The data:
- Opening Delimiter -

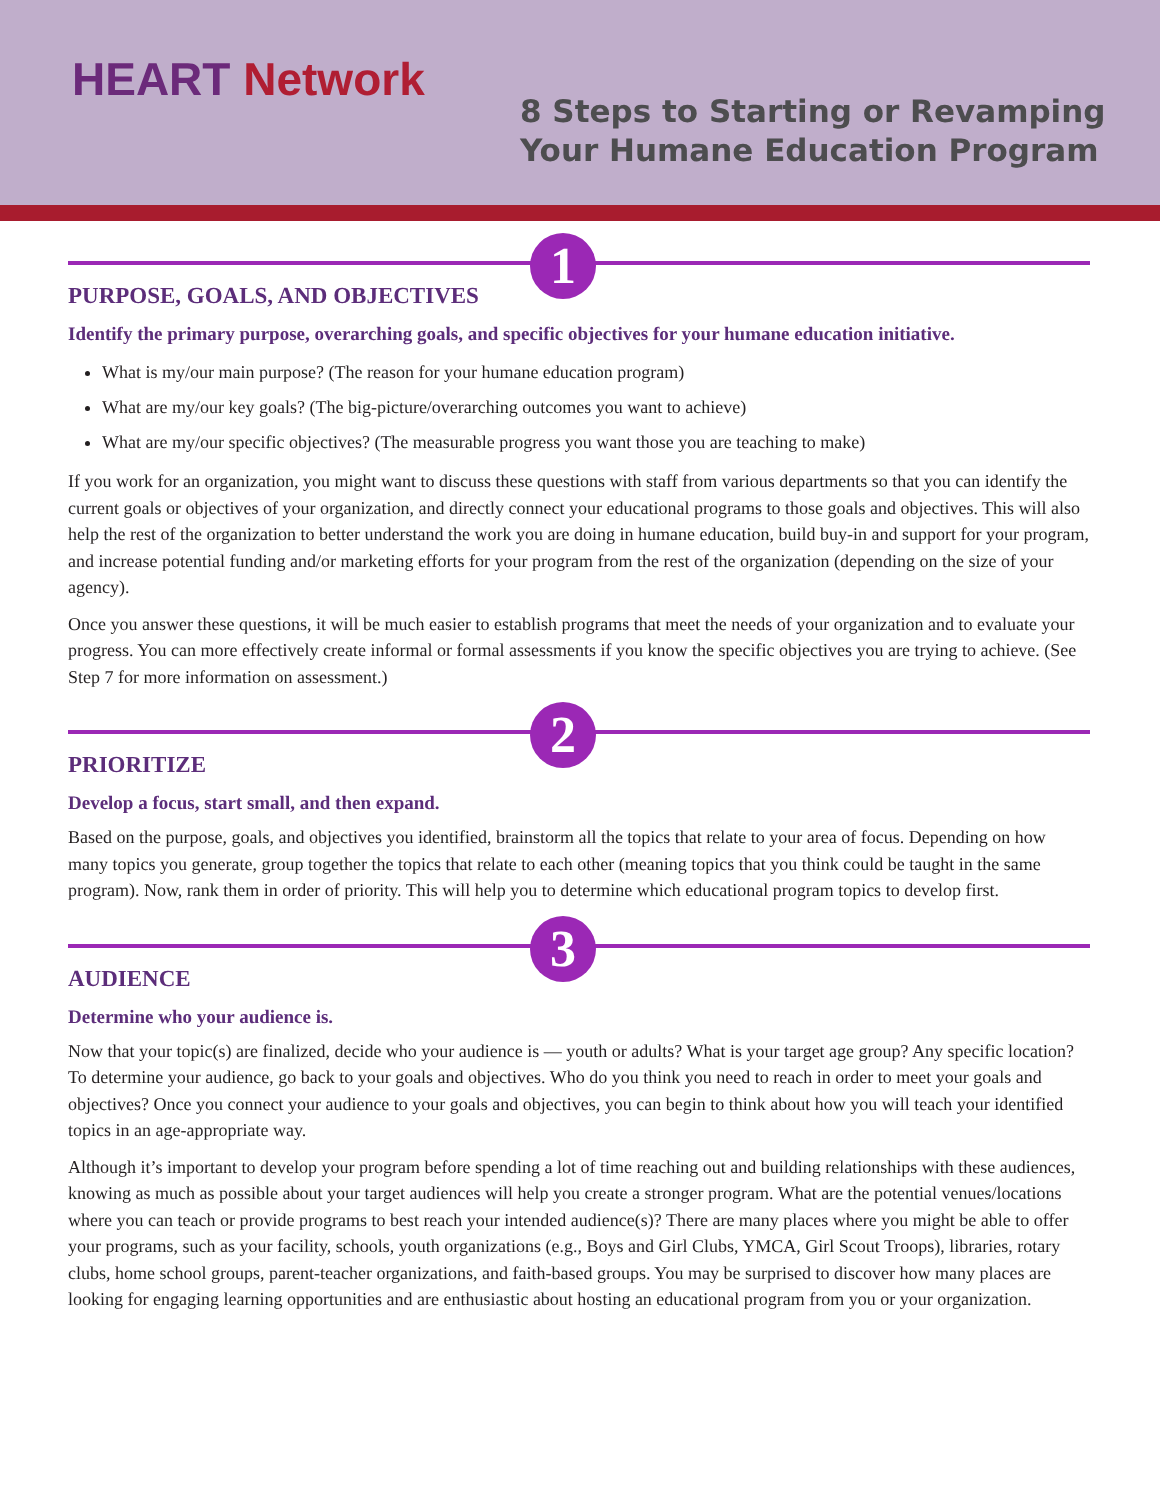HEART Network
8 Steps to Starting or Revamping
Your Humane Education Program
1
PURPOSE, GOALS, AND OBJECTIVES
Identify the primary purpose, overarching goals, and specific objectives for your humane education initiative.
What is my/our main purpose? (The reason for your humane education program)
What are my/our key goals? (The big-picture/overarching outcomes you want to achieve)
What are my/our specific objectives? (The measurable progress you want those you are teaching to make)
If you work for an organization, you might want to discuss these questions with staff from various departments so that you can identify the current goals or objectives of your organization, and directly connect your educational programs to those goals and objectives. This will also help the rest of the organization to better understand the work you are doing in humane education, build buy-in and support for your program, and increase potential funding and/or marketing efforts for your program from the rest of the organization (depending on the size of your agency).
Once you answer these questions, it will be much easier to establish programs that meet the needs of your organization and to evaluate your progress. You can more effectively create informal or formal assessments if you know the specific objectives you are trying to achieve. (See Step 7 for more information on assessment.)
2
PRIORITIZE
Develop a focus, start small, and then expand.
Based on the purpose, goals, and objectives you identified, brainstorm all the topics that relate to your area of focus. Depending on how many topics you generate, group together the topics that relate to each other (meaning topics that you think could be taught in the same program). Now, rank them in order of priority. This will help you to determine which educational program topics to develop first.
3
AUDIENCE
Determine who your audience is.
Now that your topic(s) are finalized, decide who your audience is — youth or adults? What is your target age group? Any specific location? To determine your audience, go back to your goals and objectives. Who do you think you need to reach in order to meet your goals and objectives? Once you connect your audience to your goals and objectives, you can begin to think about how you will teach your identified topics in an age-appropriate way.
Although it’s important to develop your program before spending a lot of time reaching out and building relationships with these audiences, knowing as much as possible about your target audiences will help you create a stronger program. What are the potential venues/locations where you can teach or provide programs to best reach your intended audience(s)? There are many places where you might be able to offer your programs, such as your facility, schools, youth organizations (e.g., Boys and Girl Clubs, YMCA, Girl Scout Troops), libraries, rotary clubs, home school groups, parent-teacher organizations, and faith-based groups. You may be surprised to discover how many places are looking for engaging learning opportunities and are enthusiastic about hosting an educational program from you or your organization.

- Closing Delimiter -

Try it: Where a line in the records above contains the string "specific", return that line.

Solution below:
Identify the primary purpose, overarching goals, and specific objectives for your humane education initiative.
What are my/our specific objectives? (The measurable progress you want those you are teaching to make)
Once you answer these questions, it will be much easier to establish programs that meet the needs of your organization and to evaluate your progress. You can more effectively create informal or formal assessments if you know the specific objectives you are trying to achieve. (See Step 7 for more information on assessment.)
Now that your topic(s) are finalized, decide who your audience is — youth or adults? What is your target age group? Any specific location? To determine your audience, go back to your goals and objectives. Who do you think you need to reach in order to meet your goals and objectives? Once you connect your audience to your goals and objectives, you can begin to think about how you will teach your identified topics in an age-appropriate way.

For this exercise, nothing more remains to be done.